Un double national centrafricain et français jugé pour atteinte à la sûreté de l’Etat centrafricain dans l’indifférence générale

21/08/2002
Rapport

Le procès symbole de Jean-Jacques Demafouth, ex-Ministre centrafricain de la défense, va ré-ouvrir le jeudi 22 août devant la Cour criminelle de Bangui, République Centrafricaine.

Jean-Jacques Demafouth de nationalités française et centrafricaine est accusé de complicité au coup d’état manqué du 27-28 mai 2001 contre le Président centrafricain Ange Felix Patassé. Certaines accusations portent sur le fait qu’une partie de la Garde présidentielle stationnait auprès de son domicile le jour de la tentative de putsch. Il est également soupçonné d’avoir aidé financièrement certains ex-mutins en leur offrant salaires et stages. Il semble que la popularité de M. Demafouth et son poste stratégique dans un régime instable aient attisé ces soupçons. Il fut arrêté le 25 août 2001 sur ordre de la Commission mixte d’enquête judiciaire, organe politique créé par le Ministre de la Justice pour faire la lumière sur les exactions commisses pendant le Coup d’Etat.

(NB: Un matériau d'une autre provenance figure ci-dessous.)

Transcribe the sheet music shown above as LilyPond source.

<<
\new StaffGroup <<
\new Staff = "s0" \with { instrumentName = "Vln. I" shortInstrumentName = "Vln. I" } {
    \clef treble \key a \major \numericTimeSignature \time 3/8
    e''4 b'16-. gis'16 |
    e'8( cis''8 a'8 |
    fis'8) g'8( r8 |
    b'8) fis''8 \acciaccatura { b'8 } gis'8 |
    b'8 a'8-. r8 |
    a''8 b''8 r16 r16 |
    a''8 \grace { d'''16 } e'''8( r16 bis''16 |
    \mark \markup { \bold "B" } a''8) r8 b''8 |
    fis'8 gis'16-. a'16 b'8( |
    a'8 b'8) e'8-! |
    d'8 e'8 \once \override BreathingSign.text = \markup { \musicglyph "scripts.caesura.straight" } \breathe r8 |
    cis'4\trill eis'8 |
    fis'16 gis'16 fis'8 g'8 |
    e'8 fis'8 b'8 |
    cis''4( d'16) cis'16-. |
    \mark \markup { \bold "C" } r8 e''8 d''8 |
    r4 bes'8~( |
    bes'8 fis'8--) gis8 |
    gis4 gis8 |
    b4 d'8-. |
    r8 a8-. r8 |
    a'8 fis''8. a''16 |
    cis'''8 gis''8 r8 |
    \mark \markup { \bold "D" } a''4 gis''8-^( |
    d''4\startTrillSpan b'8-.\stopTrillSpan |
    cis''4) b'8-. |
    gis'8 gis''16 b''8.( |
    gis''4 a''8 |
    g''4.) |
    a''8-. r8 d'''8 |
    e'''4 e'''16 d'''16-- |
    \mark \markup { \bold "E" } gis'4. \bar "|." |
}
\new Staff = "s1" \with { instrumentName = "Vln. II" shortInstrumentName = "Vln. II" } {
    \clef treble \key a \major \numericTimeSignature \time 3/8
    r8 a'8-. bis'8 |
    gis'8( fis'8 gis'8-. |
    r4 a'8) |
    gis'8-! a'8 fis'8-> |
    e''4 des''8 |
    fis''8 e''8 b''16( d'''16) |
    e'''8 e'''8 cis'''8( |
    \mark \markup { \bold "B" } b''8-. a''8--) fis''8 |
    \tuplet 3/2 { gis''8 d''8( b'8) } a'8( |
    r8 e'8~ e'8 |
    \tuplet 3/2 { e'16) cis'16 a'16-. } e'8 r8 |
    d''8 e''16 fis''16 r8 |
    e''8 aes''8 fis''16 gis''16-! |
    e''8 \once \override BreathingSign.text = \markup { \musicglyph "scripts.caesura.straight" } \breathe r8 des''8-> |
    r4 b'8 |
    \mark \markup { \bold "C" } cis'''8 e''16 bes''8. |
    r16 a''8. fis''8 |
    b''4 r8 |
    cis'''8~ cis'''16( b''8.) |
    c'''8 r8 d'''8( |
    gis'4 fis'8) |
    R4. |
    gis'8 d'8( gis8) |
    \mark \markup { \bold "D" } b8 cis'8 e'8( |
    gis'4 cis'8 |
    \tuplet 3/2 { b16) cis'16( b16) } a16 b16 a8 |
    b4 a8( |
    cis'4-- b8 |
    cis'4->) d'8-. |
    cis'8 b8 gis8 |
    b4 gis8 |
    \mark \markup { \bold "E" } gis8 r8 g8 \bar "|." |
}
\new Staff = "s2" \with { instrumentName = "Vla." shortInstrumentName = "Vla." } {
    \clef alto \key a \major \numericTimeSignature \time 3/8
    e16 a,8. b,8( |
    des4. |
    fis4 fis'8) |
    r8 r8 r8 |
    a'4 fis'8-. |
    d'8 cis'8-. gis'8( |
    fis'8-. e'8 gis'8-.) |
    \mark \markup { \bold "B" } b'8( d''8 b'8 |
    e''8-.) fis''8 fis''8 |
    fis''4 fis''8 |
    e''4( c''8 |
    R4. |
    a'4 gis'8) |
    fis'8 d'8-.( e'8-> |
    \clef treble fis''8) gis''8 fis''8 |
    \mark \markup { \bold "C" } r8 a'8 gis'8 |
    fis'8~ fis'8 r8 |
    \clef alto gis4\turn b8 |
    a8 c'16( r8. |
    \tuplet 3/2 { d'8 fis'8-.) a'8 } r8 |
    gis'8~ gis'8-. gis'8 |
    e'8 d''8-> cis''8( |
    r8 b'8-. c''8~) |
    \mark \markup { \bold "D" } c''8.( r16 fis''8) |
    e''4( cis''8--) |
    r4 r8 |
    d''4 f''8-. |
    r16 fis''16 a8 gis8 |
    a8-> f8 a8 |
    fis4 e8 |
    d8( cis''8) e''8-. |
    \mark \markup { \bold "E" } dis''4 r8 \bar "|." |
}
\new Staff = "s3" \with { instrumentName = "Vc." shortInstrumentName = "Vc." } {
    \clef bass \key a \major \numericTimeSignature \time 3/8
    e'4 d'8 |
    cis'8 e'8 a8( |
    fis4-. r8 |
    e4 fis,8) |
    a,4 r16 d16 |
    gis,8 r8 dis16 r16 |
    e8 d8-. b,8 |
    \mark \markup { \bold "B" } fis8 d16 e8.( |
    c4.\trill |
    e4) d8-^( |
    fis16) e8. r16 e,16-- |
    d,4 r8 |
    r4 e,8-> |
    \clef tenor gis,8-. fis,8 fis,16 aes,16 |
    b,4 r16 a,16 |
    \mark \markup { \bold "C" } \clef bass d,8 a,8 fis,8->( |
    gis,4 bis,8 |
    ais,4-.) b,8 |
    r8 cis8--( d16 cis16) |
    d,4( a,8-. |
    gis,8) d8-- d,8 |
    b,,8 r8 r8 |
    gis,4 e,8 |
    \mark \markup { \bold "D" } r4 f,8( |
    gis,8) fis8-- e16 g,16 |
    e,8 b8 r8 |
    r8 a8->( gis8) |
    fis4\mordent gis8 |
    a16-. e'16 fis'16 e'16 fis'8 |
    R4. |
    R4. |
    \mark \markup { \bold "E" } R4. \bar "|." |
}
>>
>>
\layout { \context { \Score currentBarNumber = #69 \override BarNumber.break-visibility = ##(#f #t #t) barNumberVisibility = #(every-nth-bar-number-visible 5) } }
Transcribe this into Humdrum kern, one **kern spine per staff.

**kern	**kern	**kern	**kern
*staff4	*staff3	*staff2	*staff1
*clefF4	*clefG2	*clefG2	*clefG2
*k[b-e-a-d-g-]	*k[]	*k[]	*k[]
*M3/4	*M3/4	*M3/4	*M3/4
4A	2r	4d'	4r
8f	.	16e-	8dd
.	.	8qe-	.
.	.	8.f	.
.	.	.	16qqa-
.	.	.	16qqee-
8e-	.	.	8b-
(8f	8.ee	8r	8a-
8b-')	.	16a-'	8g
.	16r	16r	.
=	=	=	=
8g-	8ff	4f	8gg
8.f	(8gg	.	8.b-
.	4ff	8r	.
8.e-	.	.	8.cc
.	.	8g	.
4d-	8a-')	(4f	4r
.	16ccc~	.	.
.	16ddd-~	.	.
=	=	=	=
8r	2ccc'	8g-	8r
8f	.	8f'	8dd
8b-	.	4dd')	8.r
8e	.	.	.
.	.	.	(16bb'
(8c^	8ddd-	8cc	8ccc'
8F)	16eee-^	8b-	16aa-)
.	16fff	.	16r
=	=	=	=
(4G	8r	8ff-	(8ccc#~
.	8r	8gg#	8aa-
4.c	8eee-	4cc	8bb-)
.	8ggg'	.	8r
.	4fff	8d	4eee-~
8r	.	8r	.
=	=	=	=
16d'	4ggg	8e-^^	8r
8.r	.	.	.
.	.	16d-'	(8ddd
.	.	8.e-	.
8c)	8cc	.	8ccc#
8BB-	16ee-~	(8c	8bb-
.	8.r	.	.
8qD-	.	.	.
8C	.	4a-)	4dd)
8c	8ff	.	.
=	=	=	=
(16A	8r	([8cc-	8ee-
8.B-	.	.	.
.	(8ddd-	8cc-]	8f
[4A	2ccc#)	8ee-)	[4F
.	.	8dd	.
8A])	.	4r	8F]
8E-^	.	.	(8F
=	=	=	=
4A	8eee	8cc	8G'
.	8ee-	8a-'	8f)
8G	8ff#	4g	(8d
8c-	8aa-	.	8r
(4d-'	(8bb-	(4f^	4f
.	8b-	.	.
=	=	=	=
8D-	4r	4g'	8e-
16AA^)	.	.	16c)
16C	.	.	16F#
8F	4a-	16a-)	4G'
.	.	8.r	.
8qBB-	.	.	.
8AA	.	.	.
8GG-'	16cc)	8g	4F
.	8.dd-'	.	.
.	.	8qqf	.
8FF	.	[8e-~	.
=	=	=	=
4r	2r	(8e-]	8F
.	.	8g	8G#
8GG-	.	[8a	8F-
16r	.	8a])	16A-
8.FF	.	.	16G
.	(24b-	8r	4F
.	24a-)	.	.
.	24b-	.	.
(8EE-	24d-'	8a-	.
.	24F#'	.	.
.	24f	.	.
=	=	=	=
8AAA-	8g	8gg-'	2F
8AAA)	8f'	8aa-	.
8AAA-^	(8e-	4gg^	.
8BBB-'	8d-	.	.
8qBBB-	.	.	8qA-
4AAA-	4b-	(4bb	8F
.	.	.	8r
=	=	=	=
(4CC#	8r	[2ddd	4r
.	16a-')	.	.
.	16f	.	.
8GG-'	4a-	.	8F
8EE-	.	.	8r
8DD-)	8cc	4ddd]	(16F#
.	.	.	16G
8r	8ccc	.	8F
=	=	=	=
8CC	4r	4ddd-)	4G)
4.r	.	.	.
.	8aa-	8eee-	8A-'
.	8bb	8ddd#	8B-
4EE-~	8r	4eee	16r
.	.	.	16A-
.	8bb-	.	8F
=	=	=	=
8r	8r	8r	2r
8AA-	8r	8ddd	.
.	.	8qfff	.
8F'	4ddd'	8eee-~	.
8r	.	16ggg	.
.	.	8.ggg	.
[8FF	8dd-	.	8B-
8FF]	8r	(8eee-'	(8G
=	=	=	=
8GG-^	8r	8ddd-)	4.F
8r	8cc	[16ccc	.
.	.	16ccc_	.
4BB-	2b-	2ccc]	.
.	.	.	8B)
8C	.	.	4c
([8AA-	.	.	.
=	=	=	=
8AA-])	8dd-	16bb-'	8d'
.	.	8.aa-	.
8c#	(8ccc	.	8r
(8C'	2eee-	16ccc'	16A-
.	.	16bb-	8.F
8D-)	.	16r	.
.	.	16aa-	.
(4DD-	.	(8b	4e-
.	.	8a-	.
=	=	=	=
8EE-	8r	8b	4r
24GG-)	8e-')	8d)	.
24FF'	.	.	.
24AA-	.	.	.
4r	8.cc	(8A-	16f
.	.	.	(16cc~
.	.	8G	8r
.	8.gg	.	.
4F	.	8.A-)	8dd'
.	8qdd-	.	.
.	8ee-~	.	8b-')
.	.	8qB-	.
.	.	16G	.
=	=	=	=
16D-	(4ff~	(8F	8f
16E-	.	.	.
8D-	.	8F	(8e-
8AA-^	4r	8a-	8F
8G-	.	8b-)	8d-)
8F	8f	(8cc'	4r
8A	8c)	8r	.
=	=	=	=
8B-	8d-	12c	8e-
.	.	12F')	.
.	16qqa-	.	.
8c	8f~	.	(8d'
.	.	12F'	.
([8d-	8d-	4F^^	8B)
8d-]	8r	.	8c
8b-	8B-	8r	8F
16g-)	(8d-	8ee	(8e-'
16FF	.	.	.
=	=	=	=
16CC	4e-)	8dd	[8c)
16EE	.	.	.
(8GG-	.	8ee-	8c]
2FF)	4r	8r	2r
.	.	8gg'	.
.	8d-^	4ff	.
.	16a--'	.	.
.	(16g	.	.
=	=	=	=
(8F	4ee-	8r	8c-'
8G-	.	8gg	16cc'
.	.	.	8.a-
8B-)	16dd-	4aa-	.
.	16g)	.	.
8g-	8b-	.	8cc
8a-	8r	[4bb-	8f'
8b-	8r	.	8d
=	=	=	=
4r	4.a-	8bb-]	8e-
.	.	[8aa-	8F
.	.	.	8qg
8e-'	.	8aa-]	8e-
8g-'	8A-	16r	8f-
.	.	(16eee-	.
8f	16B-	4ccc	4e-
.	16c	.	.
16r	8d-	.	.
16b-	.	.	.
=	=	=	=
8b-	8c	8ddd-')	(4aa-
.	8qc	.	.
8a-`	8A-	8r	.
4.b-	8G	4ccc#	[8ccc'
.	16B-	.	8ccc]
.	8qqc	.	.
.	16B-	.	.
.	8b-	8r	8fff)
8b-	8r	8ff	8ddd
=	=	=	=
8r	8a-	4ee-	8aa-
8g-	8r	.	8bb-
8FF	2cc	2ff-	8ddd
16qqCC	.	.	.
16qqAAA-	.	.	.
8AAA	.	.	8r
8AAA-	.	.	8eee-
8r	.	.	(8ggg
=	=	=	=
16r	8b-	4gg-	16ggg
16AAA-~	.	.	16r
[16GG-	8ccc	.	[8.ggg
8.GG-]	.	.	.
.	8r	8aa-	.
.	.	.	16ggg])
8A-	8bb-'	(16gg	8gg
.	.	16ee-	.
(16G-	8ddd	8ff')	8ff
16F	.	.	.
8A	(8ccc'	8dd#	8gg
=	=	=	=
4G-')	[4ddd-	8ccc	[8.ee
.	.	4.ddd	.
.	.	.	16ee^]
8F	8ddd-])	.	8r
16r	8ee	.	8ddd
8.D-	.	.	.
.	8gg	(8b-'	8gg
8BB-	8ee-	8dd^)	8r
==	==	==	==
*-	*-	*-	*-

Le cas symbole de M. Demafouth a été à plusieurs reprises soulevé par la FIDH (1) notamment en raison des caractères arbitraires de sa détention : retenu incommunicado dans les quartiers de la résidence présidentielle, on lui a refusé pendant 8 mois toute visite de ses proches, d’un médecin civil et de ses avocats, en violation manifeste des normes nationales et internationales protégeant notamment les droits de l’accusé.

Le procès des présumés putschistes s’est ouvert le jeudi 14 février 2002 devant la Cour criminelle de Bangui. Plus de 600 personnes sont jugées par contumace, dont André Kolingba, l’ancien chef de l’Etat. Et 80 personnes comparaissent devant la Cour dont l’ancien Ministre de la Défense. Dès l’ouverture des procès, Maître Zarambaud, avocat de plusieurs personnes poursuivies, fut arbitrairement dessaisi des dossiers. Pour marquer leur solidarité avec leur confrère, les avocats du Barreau de la République Centrafricaine, se sont retirés de la procédure en cours. La législation centrafricaine prévoyant qu’en matière pénale, les accusés doivent toujours bénéficier des services d’un avocat, la procédure devant la Cour criminelle a été suspendue. Cet incident marquait à l’évidence la volonté des pouvoirs publics de s’immiscer dans la conduite du procès, tant celui-ci revêt une importance politique pour le gouvernement en place.

A l’occasion du séminaire de formation des défenseurs des droits de l’Homme centrafricains organisé par la FIDH et son organisation membre, la Ligue Centrafricaine des Droits de l’Homme (LCDH), du 27 au 31 mai 2002, les chargés de mission de la FIDH sont intervenus auprès du Président de la République, sur le cas de M. Demafouth. Suite à leur entretien, le Procureur général près la Cour d’Appel (ex-Président de la Commission mixte d’enquête judiciaire), M. Bindoumi, a permis aux chargés de mission de se rendre sur le lieu de détention de M. Demafouth et ont pu converser seuls avec lui. Au retour de la mission, la FIDH s’est félicitée que la femme de M. Demafouth ait obtenu l’autorisation de voir son mari une fois par semaine.

La ré-ouverture du procès dans l’indifférence de la communauté internationale, et en particulier de la diplomatie française, ce malgré la position précaire d’un de ses ressortissants, est préoccupante. La FIDH qui suivra de près son déroulement, rappelle une nouvelle fois aux autorités centrafricaines qu’elles ont l’obligation de garantir aux personnes poursuivies le droit à un procès équitable, en conformité avec le Pacte international sur les droits civils et politiques, ratifié par la République centrafricaine. A défaut, le caractère inique de la procédure judiciaire rend arbitraire la détention de M. Demafouth et appelle sa libération inconditionnelle et immédiate.